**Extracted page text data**

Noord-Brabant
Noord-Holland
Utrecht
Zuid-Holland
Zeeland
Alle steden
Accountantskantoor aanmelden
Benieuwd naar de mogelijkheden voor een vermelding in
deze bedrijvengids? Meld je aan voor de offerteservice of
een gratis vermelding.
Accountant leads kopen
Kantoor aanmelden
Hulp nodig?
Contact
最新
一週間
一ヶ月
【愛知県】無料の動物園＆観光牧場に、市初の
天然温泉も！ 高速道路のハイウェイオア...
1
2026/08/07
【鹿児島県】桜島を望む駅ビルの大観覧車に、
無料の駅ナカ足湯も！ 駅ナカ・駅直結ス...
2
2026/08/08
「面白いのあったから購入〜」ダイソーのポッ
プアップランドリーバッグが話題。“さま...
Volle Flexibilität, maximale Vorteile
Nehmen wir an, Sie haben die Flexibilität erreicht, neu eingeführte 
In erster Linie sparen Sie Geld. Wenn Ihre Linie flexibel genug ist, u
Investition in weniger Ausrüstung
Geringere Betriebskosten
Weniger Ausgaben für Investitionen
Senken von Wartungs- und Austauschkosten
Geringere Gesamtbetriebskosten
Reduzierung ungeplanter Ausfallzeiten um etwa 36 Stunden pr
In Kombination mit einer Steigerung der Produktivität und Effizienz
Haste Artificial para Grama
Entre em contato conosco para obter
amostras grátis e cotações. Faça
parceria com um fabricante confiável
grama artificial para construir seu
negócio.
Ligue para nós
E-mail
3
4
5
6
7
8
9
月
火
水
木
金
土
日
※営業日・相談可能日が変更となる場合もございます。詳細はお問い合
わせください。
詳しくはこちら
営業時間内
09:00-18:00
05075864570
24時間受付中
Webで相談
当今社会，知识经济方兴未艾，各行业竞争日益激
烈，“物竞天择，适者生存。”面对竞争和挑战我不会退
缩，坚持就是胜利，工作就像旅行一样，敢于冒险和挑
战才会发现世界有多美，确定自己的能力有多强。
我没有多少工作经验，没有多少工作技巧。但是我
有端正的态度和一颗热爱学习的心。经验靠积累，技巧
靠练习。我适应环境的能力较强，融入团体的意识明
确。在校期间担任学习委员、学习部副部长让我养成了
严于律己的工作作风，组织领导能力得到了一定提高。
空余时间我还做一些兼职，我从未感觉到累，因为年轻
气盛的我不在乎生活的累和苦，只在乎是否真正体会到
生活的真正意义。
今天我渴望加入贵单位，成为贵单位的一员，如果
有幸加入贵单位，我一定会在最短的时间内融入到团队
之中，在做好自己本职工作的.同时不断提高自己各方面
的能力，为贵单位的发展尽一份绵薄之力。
==
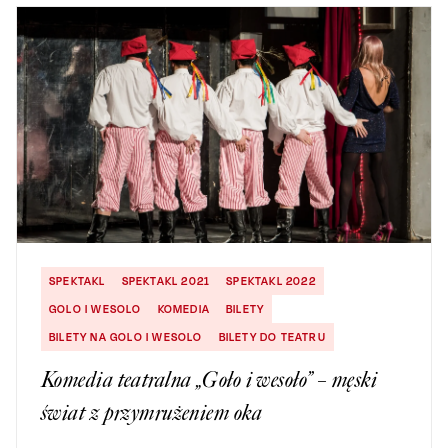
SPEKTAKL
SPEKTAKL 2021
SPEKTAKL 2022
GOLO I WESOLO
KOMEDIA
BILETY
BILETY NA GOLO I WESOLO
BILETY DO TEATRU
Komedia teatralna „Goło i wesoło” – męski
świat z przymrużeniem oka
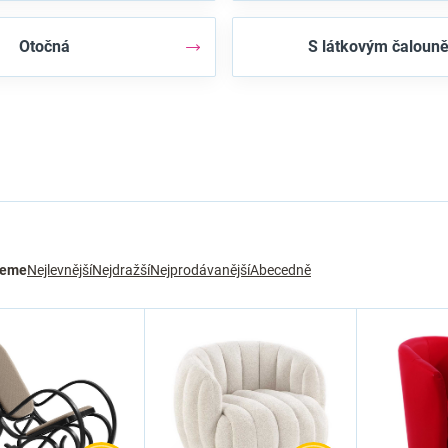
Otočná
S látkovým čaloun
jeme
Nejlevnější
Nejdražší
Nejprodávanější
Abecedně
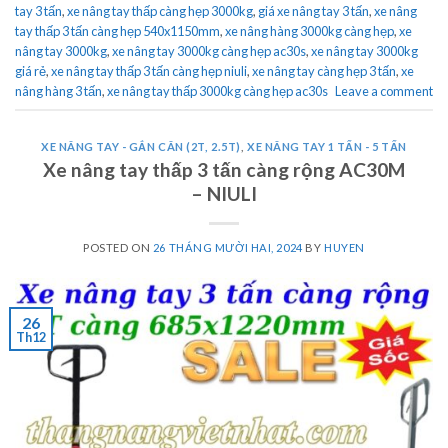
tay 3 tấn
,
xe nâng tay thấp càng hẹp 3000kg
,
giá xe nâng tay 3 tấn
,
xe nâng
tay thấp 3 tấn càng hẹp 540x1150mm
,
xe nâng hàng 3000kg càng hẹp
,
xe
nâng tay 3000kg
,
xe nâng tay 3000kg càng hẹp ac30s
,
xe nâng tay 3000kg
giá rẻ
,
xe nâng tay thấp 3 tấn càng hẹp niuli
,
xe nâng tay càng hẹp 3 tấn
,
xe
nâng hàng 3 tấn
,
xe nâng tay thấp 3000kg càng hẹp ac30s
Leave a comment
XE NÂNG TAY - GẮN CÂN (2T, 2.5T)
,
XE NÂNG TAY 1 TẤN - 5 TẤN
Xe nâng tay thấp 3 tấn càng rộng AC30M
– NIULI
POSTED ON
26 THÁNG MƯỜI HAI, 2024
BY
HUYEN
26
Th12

**EXERCISE AIM**
Could you set down, exactly as written, the lines above between the one holding "parceria com um fabricante confiável" and the one holding "缩，坚持就是胜利，工作就像旅行一样，敢于冒险和挑", inclusive, and nothing more?

**ANSWER SPACE**
parceria com um fabricante confiável
grama artificial para construir seu
negócio.
Ligue para nós
E-mail
3
4
5
6
7
8
9
月
火
水
木
金
土
日
※営業日・相談可能日が変更となる場合もございます。詳細はお問い合
わせください。
詳しくはこちら
営業時間内
09:00-18:00
05075864570
24時間受付中
Webで相談
当今社会，知识经济方兴未艾，各行业竞争日益激
烈，“物竞天择，适者生存。”面对竞争和挑战我不会退
缩，坚持就是胜利，工作就像旅行一样，敢于冒险和挑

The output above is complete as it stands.